[Saved data entries]
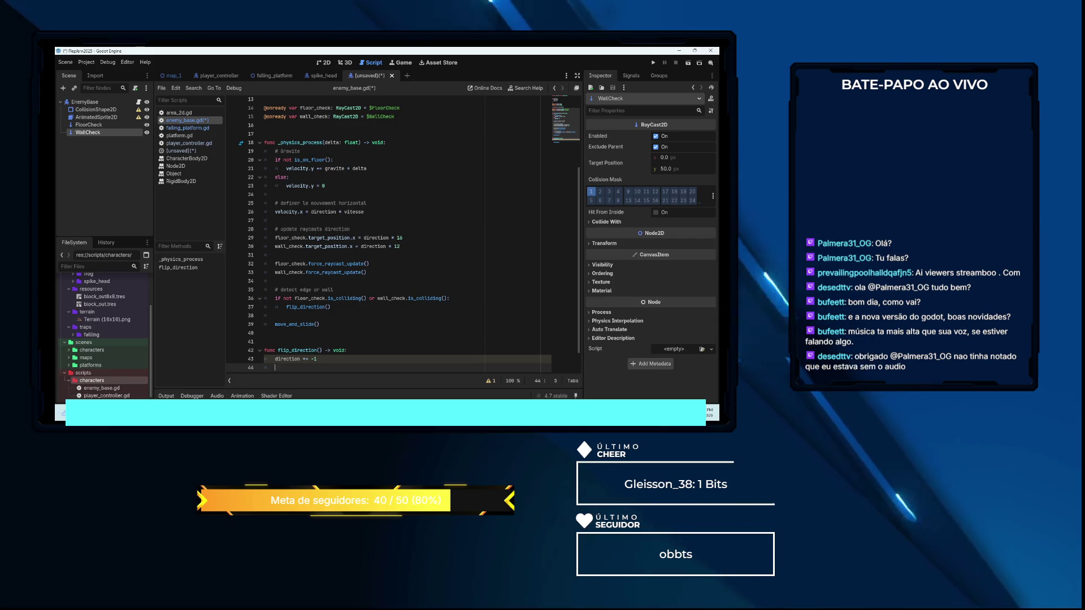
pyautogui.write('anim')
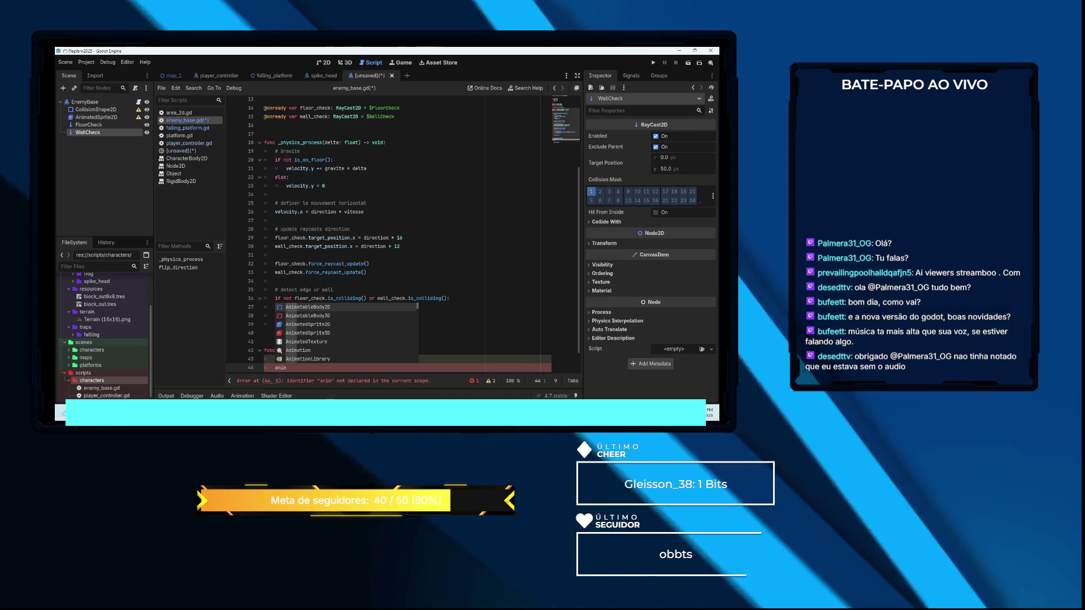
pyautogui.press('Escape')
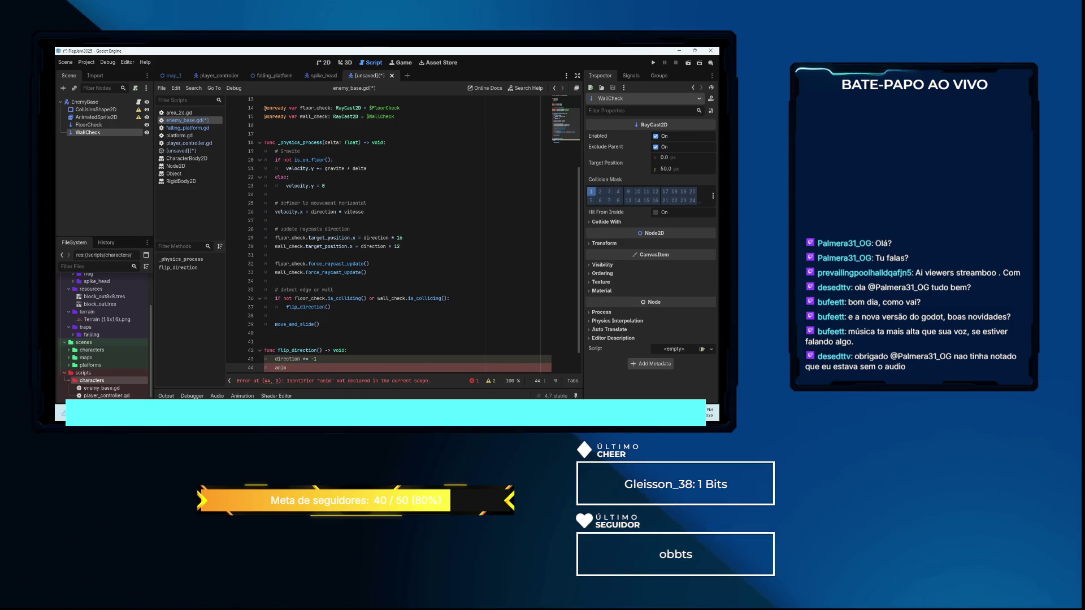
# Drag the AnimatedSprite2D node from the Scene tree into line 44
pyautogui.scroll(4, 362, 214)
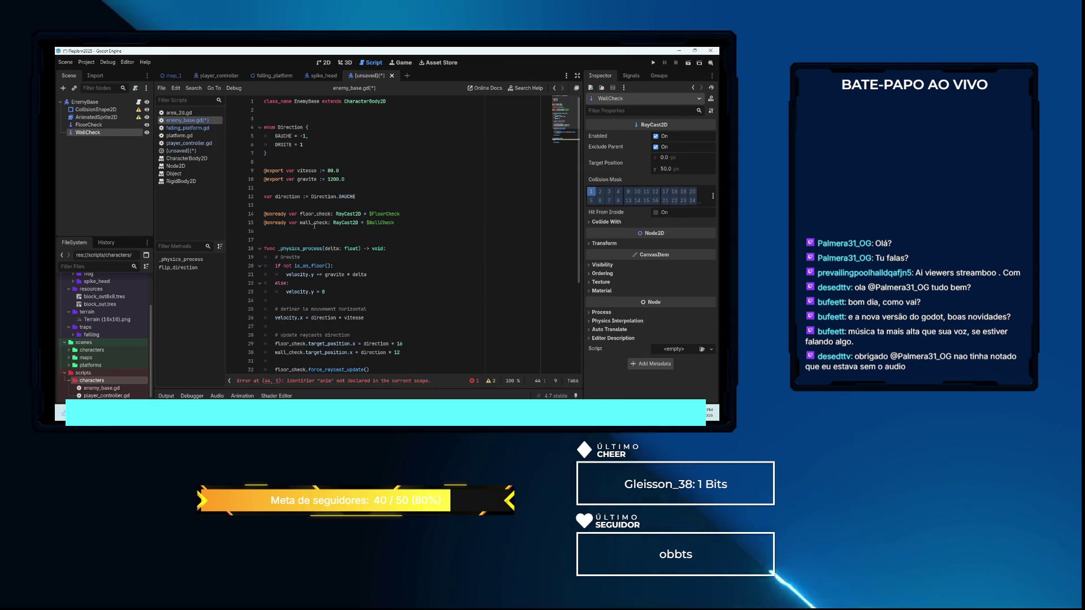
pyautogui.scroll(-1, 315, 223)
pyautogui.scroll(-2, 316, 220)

Task brief –
Identify the lines above that contain the word "pyautogui", then copy them.

Solution for this task –
pyautogui.write('anim')
pyautogui.press('Escape')
pyautogui.scroll(4, 362, 214)
pyautogui.scroll(-1, 315, 223)
pyautogui.scroll(-2, 316, 220)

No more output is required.